New York: Indian-American student Indeveer Madireddy has become the first person to successfully sequence the genome of a freshwater angelfish after his pet fish Calvin died in earlier March this year.
Madireddy, a 17 year-old student of BASIS Independent Silicon Valley, did the sequencing at BioCurious — a community lab in Santa Clara that makes advanced equipment available to anyone for a small membership fee.
“Although my fish was dead, I wanted to preserve it forever… So I decided to sequence the genome of the angelfish with the hope that I could contribute that information to the scientific community, while also paying a small tribute to my pet!” Madireddy told Newscientist.
In March this year, he lost Calvin, a specimen of angel fish (Pterophyllum scalare), a tropical freshwater fish from the cichlid family.
Angelfish, with a lifespan of 10 years, are one of the most commonly kept freshwater aquarium fish, as well as the most commonly kept cichlid.
They are kept in a warm aquarium, ideally around (27 degrees), with soft and acidic water. They are known for their unique shape, colour, and are native to the Amazon Basin, Orinoco Basin and various rivers in the Guiana Shield in South America.
Although angelfish behaviors have been well studied, very little is known about their genetics and their genome has not been fully sequenced.
In his research paper, Madireddy explained that the angelfish genomic DNA was extracted with the NEB Monarch genomic DNA purification kit.

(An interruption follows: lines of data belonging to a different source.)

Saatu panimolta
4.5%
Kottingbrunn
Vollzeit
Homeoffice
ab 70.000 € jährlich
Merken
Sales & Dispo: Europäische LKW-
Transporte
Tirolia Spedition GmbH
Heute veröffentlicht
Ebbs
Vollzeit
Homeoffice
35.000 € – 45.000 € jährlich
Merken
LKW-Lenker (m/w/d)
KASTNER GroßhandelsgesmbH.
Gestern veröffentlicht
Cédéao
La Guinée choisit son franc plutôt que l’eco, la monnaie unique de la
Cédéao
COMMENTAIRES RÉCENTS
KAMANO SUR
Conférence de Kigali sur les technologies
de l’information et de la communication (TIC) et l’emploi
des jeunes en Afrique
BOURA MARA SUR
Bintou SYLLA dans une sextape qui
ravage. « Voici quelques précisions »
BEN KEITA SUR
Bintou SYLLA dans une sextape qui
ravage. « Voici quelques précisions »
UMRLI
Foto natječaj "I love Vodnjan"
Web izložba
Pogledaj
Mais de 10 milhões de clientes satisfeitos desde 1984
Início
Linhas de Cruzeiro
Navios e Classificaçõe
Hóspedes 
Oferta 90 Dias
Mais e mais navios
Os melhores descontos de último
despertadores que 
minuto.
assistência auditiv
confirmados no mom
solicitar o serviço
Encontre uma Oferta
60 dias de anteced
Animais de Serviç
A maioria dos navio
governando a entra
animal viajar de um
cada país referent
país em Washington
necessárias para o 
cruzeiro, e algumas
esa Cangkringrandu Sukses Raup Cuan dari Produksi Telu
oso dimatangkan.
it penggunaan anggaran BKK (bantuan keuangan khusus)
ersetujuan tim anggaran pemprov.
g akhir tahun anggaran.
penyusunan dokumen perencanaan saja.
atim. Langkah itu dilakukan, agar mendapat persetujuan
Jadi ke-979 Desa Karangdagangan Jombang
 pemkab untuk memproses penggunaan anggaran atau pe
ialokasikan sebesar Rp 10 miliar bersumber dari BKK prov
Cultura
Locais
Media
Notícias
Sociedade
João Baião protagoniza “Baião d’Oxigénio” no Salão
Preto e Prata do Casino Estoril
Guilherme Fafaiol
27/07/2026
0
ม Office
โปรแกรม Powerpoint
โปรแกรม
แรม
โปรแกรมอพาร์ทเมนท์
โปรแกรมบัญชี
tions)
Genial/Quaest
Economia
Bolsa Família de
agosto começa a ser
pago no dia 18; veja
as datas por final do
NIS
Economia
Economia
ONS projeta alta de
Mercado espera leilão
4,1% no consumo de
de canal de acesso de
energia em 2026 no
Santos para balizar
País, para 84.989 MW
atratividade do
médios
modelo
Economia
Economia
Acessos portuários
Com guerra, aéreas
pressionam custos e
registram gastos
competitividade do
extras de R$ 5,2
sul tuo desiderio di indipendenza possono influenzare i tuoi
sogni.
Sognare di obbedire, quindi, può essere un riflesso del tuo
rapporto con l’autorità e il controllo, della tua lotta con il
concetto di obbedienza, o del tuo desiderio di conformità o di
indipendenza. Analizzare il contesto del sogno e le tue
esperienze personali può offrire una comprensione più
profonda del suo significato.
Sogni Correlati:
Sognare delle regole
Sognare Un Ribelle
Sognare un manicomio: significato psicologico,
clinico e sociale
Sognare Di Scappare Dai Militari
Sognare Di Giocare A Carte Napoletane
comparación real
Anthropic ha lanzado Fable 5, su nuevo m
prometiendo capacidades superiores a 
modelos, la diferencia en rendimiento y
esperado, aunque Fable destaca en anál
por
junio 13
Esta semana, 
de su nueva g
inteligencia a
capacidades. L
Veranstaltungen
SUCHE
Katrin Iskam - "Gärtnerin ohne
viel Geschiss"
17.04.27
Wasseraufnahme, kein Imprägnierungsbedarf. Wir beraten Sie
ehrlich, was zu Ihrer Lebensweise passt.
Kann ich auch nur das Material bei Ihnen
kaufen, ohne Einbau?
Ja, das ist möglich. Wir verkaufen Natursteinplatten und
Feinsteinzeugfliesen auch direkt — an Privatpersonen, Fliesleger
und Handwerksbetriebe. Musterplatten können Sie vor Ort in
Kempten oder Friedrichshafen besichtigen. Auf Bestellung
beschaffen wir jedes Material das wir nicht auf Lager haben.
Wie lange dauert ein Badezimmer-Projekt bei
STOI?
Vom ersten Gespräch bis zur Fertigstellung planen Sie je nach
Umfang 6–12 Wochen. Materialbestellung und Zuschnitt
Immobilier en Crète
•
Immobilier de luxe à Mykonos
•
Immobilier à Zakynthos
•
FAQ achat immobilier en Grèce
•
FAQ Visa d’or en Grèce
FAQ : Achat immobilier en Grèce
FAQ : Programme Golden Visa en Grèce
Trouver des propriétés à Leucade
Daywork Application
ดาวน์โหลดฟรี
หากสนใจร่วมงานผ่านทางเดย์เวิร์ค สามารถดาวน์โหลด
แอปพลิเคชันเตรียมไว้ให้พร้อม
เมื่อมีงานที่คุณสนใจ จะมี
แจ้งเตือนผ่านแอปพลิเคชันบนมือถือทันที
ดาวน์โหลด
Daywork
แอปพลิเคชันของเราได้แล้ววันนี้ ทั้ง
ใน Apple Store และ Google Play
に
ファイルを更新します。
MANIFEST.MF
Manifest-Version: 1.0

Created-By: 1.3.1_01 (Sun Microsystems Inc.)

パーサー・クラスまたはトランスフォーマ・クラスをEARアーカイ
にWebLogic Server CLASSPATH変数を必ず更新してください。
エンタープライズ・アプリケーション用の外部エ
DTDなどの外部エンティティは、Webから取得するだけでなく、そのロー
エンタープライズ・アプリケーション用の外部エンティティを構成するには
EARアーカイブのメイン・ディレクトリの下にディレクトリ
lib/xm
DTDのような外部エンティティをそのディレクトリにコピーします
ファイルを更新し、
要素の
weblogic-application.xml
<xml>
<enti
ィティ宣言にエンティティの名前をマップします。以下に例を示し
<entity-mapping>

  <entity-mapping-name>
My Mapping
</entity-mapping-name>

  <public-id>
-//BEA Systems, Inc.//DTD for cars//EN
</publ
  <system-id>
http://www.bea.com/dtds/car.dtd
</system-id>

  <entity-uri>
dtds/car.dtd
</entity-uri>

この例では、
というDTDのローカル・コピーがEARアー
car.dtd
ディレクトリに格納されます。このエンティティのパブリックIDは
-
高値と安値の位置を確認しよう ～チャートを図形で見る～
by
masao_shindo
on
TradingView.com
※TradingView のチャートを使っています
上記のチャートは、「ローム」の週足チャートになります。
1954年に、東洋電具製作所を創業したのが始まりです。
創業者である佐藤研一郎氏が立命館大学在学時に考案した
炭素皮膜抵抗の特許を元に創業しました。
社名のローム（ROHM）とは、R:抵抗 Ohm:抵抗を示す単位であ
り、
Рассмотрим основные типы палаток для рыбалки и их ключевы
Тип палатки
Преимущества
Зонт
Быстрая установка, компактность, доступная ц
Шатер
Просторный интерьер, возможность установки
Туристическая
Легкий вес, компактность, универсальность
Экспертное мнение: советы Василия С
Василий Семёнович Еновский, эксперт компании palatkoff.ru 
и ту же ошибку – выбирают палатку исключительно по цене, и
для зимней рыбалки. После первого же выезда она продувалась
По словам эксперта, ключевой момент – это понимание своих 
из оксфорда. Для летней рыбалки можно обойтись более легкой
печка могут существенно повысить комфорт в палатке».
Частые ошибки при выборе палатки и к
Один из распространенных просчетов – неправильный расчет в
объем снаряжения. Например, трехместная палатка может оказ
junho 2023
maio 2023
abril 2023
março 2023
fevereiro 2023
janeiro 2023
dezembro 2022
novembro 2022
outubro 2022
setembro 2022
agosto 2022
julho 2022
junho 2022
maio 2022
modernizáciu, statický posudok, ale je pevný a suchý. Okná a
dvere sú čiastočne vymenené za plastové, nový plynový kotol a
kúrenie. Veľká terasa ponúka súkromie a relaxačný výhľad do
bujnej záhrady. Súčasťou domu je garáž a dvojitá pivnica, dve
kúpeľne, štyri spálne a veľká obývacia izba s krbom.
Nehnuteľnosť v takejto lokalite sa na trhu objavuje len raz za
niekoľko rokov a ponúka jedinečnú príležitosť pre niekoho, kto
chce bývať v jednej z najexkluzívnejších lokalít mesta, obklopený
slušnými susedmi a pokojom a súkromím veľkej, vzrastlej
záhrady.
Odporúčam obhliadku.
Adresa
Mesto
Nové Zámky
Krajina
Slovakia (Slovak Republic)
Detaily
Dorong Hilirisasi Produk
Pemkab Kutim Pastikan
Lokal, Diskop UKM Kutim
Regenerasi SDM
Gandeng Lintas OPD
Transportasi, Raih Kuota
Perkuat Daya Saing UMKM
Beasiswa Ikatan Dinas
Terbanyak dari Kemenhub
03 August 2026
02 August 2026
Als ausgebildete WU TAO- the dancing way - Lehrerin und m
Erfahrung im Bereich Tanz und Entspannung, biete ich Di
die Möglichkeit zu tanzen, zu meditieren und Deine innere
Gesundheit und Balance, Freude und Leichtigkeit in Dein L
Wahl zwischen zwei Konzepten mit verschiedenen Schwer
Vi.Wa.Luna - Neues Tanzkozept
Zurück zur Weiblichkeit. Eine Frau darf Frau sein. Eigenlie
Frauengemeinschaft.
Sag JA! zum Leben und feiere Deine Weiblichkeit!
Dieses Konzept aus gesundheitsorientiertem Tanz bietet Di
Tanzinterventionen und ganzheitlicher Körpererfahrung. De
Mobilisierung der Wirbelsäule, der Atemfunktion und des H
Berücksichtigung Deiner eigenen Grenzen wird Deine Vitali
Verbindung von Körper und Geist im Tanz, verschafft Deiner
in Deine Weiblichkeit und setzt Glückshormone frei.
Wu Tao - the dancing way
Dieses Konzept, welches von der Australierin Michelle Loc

The sequencing was done in the course of two weekends with a small sequencer made by Oxford Nanopore. These sequencers read off the sequence of DNA molecules as they pass through tiny pores.
Nanopore sequencers can sequence much longer individual pieces of DNA than competing methods. This makes it easier for sequencing software to assemble the genome by putting all these pieces back together, like a jigsaw puzzle with bigger and fewer pieces, Newscientist reported.
The sequencing cost around $2000, says Madireddy, of which he managed to raise nearly $1,000 by crowdfunding.
Cichlids are important in biomedical research and have been used as a model to investigate craniofacial variations and neurobiology. It is for this reason that Madireddy believes that “investigating the angelfish genome may allow it to be used as a model organism for future biological research”.
The high school student has over 100 fish in his home’s indoor aquariums and outdoor ponds. Some of his favourite include Senegal bichir and Benigoi koi.
In his spare time, he shares his fishkeeping experience and gives advice to new enthusiast. He also plays tabla and hand drums.
Through his non-profit organization Fireworks, Madireddy works with various elementary and middle school children who are interested in writing articles, public speaking, and STEM projects.
Madireddy has also received the prestigious Davidson Fellows Scholarship Program, which supports projects by students under the age of 18 in STEM, literature and music.